Hi,
I would like to mmap a kernel buffer, allocated with pci_alloc_consistent()
for DMA, to userspace and came up with the following. Since there seem to be
some (unresolved) issues (see below) with this and I would like to do the
RightThing(TM), I would appreciate your comments about my stuff.
As for the unresolved issues, I found the following LKML threads to be very
helpful in understanding the problem:
1. (DMA API issues)
http://marc.theaimsgroup.com/?l=linux-kernel&m=108757847518687&w=2
2. (can device drivers return non-ram via vm_ops->nopage?)
http://marc.theaimsgroup.com/?l=linux-kernel&m=107978968703503&w=2
What I did (with comments on problematic / not fully clear to me parts):
pci_probe():
my_buffer = pci_alloc_consistent() (size: PAGE_SIZE << 4)

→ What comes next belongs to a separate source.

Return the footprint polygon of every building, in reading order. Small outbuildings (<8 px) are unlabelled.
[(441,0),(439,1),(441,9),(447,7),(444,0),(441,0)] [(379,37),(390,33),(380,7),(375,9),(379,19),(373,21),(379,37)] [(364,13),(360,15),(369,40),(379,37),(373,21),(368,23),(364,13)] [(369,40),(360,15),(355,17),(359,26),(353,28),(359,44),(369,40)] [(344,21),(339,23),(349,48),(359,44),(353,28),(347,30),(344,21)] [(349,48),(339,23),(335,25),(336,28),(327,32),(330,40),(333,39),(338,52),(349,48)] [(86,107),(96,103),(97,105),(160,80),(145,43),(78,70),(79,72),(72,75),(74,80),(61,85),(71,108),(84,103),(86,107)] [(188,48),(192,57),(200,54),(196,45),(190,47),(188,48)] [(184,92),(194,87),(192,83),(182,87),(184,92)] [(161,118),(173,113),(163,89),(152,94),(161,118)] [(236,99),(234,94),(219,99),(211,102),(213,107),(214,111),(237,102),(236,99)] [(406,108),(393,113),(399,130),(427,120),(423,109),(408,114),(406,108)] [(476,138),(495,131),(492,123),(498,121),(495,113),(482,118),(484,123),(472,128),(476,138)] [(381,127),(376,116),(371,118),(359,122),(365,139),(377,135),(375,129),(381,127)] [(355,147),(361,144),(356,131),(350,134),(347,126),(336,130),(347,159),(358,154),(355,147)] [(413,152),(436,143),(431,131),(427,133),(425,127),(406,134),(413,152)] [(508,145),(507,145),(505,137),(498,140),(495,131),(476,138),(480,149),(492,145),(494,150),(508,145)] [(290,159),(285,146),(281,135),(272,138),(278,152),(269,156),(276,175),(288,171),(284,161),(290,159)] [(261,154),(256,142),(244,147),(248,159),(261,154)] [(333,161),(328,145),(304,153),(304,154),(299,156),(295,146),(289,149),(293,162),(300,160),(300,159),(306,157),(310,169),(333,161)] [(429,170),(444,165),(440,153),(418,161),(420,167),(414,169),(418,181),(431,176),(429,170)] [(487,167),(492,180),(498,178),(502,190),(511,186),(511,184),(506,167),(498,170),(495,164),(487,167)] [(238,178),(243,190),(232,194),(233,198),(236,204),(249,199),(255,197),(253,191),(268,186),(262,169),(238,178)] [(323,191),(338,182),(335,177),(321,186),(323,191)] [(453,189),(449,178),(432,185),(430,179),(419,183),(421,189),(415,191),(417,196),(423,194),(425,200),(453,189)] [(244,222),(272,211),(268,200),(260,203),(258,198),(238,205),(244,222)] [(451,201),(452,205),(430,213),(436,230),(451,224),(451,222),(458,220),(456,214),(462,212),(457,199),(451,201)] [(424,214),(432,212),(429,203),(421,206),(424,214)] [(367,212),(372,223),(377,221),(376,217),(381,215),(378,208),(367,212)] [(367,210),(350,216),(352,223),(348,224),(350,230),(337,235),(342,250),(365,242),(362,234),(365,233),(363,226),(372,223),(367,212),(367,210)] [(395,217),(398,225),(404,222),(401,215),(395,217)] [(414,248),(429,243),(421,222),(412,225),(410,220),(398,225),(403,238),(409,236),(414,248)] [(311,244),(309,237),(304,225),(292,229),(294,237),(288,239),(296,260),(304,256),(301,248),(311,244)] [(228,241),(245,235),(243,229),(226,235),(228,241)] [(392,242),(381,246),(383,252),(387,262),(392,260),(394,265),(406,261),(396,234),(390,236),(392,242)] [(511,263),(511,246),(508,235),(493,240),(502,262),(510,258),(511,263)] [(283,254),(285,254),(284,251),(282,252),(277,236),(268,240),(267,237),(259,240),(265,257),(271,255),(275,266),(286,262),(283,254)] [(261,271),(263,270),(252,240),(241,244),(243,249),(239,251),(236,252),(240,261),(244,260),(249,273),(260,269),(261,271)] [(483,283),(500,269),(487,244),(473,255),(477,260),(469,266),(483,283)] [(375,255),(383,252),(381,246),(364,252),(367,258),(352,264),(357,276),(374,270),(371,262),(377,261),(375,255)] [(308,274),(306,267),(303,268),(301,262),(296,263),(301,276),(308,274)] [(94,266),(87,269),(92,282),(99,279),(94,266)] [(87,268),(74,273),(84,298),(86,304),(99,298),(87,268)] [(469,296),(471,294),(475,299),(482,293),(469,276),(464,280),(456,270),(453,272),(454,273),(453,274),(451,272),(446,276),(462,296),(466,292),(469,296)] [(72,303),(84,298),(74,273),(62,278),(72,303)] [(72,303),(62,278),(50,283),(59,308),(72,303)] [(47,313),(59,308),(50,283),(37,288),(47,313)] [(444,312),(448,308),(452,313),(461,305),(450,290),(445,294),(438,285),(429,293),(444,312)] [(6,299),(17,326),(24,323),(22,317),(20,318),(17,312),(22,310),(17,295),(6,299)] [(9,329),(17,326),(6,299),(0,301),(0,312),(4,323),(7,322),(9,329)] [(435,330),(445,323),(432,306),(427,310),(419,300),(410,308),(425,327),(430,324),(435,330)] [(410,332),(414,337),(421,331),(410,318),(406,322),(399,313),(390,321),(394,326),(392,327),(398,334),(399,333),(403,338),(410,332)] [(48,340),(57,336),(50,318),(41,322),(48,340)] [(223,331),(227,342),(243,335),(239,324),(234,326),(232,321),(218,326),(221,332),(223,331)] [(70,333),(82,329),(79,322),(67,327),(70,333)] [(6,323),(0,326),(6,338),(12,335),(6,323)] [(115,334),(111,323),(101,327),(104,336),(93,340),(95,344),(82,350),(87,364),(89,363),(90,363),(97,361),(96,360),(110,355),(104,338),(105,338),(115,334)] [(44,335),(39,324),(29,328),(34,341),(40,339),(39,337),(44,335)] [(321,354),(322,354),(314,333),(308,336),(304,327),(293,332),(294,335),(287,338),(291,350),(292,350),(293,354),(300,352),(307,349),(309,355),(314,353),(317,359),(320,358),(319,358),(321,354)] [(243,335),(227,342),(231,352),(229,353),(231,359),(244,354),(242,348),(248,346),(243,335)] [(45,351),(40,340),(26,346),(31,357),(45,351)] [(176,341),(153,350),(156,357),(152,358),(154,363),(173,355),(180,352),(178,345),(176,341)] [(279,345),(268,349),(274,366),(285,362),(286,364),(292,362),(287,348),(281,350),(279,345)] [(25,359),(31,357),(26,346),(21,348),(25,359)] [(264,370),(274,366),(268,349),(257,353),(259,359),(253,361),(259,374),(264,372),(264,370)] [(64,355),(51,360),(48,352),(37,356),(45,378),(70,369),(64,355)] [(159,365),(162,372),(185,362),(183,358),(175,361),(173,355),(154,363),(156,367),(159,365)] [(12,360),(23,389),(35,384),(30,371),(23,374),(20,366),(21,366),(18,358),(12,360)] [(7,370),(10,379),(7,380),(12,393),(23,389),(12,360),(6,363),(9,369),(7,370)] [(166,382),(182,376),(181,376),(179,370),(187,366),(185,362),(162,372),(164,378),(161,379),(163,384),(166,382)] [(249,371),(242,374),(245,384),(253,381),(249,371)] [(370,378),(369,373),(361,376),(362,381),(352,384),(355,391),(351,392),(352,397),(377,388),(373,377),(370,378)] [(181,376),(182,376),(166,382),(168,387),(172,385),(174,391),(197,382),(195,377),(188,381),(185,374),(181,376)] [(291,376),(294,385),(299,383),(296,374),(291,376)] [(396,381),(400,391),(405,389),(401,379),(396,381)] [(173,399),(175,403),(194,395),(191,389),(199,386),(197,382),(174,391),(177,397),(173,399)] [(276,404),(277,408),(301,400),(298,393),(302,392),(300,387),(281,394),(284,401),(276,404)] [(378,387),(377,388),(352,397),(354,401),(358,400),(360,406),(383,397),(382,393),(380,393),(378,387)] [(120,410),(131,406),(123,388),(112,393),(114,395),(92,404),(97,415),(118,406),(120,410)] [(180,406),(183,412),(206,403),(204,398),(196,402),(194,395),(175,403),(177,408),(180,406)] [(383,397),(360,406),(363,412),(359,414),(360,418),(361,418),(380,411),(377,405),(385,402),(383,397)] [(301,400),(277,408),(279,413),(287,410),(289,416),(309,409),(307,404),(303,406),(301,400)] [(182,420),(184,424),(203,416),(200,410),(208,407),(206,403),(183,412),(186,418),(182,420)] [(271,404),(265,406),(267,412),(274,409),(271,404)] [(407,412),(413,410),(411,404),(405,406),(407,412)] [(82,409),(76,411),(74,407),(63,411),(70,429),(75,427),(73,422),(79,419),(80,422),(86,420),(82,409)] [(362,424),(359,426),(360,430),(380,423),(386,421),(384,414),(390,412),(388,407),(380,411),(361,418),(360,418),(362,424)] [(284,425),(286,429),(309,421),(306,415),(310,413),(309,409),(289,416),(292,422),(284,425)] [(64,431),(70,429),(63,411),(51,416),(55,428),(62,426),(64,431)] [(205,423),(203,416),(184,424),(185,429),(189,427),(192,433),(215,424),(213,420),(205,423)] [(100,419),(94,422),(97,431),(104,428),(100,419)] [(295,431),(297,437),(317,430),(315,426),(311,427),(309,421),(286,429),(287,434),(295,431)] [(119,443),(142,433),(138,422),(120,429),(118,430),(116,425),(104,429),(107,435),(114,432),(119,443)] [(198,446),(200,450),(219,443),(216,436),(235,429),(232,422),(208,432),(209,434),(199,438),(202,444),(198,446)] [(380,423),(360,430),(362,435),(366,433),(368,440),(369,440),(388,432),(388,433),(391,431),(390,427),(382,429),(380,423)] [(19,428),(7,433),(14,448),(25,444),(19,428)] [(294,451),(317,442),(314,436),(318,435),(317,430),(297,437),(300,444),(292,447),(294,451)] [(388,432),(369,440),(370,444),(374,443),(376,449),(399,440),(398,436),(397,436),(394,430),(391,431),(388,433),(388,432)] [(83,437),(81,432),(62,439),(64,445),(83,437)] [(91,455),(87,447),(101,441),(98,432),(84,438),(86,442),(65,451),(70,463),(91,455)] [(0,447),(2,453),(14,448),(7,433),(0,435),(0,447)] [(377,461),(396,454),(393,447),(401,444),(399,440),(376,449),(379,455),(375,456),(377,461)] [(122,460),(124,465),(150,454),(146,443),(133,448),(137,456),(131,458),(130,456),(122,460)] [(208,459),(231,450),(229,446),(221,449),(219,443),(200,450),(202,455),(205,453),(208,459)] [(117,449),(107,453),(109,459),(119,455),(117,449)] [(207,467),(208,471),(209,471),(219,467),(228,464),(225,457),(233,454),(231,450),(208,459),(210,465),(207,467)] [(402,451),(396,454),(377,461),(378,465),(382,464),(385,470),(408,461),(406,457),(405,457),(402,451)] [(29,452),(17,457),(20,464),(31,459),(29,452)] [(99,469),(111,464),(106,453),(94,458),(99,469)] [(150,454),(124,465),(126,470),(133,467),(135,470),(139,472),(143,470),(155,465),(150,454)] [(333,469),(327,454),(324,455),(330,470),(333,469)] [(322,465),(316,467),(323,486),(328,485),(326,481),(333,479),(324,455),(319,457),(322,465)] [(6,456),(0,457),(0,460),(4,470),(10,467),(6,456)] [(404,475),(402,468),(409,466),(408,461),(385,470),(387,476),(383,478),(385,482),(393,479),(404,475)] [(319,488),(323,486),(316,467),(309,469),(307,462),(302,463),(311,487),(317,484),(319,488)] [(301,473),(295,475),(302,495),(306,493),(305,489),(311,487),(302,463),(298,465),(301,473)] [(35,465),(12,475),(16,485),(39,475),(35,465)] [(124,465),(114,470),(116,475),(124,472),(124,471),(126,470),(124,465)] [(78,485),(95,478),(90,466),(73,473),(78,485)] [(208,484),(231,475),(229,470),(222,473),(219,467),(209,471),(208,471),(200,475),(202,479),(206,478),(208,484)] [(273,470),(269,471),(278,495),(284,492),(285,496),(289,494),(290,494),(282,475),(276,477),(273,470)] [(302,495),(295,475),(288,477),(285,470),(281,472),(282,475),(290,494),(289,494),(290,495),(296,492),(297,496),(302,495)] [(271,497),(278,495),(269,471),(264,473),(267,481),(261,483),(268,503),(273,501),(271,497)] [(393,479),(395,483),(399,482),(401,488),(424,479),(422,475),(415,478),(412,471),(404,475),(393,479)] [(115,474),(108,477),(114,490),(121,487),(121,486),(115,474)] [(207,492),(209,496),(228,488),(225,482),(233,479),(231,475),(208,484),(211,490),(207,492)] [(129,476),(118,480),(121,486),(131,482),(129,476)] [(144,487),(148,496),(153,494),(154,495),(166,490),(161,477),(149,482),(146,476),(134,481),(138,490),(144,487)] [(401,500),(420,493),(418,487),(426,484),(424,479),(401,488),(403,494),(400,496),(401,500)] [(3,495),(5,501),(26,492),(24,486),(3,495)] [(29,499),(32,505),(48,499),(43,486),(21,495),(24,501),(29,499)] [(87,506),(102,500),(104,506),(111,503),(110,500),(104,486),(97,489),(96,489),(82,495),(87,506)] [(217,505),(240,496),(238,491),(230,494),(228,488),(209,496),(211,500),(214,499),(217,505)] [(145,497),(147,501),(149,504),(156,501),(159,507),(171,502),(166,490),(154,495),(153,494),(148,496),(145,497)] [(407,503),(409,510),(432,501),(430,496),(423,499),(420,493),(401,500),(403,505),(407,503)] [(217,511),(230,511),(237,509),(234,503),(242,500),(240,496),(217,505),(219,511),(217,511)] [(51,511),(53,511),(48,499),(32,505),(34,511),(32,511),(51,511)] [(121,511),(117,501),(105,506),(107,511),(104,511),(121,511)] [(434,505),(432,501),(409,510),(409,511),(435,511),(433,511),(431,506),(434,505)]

------------------------------------------------------------------------
my_mmap():
vma->vm_ops = &my_vm_ops;
vma->vm_flags |= (VM_RESERVED | VM_IO);
my_vma_open(vma);
my_vm_ops = {
.open = my_vm_open,
.close = my_vm_close,
.nopage = my_vm_nopage,
}
Q: Is VM_IO needed here? I took it from the sg.c driver.
Q: I choosed nopage because remap_page_range does not work on RAM pages.
Correct?
------------------------------------------------------------------------
my_vm_open():
increment vma usage count
my_vm_close():
decrement vma usage count
my_vm_nopage():
offset = (address - vma->vm_start) + (vma->vm_pgoff << PAGE_SHIFT);
pageptr = my_buffer + offset;
page = virt_to_page(pageptr);
/* got it, now increment the count */
get_page(page);
if (type)
{
*type = VM_FAULT_MINOR;
}
return page;
Q: As seen in the threads mentioned above I should not use virt_to_page() on
addresses I got from pci_alloc_consistent/dma_alloc_coherent. What is the
right way to handle this?
Q: get_page() increments the page refcount. Where is the correspondig
put_page() operation?
--------------------------------------------------------------------------
pci_remove():
pci_free_consistent(my_buffer, ...)
--------------------------------------------------------------------------
I first tried the above and failed. Somehow my driver seemed to screw up the
page tables. I noticed a function sg_correct4mmap() in the sg.c driver which
"fixes" refcount handling on pages allocated using __get_free_pages() with
order > 0. After implementing this things improved. Here are the changes:
my_mmap():
if (!mmap_called)
{
correct4mmap(my_buffer, 1);
mmap_called = 1;
}
release():
if (mmap_called)
{
if (vma_usage_count == 0)
{
correct4mmap(my_buffer, 0)
mmap_called = 0;
}
}
Q: Can someone please briefly explain, why (if at all) this is needed?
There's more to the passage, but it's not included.